If it really would be really light on its resource consumption that would work ok for me.

A TV does 2 things - it either receives a signal of pixel-by-pixel information over HDMI, or it receives a streaming data stream from over-the-air format broadcasts. HDMI is already decoded to individual pixels, 4K (3840x2048) or lower (usually 1080P). It has a dedicated GPU-type electronic to decode OTA compressed data streams, or to upscale if the stream is not the right size (i.e. 720P etc.).

I don’t know much about over-the-air because my “live” TV and DVR comes from a cable box that has an HDMI out so the box has already decoded the streams from the cable company, using the same sort of GPU-decoder. It also hosts apps like Netflix and AppleTV and Prime so it decodes those streams.

Obviously much older PC’s can decode thse streams too, so it’s not doing a big draw on the PC’s compute power for your PC to decode the stream. I use a PC from about 2010 hooked to my TV to show MP4 movies, with an HDMI connection. Even my older laptop can decode MP4’s without lag. I assume a stream is not much different in concept from a recording od a streamed service. (Minus all the security built into a commercial stream to prevent copying).
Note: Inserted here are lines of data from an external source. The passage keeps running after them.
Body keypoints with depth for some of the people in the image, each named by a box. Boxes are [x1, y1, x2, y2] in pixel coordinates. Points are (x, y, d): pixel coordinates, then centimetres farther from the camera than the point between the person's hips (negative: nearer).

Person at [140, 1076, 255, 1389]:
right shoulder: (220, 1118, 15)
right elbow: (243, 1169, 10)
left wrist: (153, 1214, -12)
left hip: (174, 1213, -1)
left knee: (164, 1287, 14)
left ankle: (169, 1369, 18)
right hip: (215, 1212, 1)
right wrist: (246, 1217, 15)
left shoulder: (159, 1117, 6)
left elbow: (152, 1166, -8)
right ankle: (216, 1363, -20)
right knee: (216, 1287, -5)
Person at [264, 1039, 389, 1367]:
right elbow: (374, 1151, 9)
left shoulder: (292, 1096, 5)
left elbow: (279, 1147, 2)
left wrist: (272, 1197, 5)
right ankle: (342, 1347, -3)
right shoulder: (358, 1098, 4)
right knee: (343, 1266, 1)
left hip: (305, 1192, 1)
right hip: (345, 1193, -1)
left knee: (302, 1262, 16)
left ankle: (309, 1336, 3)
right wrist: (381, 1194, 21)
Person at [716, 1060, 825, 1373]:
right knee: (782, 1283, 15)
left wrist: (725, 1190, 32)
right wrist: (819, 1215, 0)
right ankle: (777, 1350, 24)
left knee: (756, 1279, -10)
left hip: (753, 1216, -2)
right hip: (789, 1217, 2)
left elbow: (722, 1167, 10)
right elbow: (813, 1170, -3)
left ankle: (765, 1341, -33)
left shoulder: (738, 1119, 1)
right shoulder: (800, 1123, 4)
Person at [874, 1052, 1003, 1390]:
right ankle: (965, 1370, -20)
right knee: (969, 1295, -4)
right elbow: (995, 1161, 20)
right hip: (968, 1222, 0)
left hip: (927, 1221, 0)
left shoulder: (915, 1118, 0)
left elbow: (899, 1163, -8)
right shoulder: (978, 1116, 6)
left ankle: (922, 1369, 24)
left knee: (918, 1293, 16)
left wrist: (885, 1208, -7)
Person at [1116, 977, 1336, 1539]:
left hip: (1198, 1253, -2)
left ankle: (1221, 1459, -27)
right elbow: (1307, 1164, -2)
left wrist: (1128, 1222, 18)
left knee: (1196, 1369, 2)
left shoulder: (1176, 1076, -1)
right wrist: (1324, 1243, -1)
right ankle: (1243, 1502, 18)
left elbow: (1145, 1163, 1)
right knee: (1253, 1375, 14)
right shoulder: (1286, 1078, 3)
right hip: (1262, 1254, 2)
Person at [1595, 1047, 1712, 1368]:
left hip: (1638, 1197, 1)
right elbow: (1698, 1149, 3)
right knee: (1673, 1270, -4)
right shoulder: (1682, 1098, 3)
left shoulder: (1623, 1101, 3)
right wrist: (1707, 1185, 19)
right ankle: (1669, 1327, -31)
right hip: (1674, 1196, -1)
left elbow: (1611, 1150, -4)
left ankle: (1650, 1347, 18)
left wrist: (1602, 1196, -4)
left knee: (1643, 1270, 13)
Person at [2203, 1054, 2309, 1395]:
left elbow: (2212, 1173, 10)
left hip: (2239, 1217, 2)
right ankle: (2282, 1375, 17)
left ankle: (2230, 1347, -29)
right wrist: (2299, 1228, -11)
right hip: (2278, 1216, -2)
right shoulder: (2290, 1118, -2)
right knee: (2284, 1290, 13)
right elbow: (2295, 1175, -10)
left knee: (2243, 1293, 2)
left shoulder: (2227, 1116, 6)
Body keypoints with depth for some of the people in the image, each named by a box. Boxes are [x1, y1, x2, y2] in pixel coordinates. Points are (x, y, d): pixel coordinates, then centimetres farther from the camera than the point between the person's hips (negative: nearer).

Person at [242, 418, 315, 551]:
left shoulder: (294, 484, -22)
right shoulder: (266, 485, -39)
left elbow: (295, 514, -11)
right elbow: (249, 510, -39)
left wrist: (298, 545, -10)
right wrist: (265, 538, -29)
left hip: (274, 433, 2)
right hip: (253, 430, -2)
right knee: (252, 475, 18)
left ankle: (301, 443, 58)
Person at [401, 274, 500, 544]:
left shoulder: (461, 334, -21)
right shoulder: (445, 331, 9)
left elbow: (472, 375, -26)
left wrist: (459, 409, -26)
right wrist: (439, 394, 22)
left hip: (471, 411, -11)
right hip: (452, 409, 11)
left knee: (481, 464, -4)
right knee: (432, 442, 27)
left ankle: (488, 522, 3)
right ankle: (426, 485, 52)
As for power as in amount of electricity, technology has improved. MY LCD TV from 2007 is physically warm to the touch, my more recent one in the basement runs cool. (I belive that’s a difference between flourescent backlit vs LED). All other tech being equal, the power is also related to the birghtness and size of the lights that provide the TV’s glow. Nowadays, a monitor is just a smaller TV without the over-the-air electronics, so no need for the hardware to decode streams. My TV is for me just a glorified monitor, since it never needs to decode streams itself.

What impact your streaming via PC and HDMI will have on performance for other tasks? Only one way to find out. Try playing a movie - say 4K? - from Youtube, or such - and see how if affects video editing and other tasks. I doubt that playing one video will affect modern GPU cards, I expect they multitask just fine.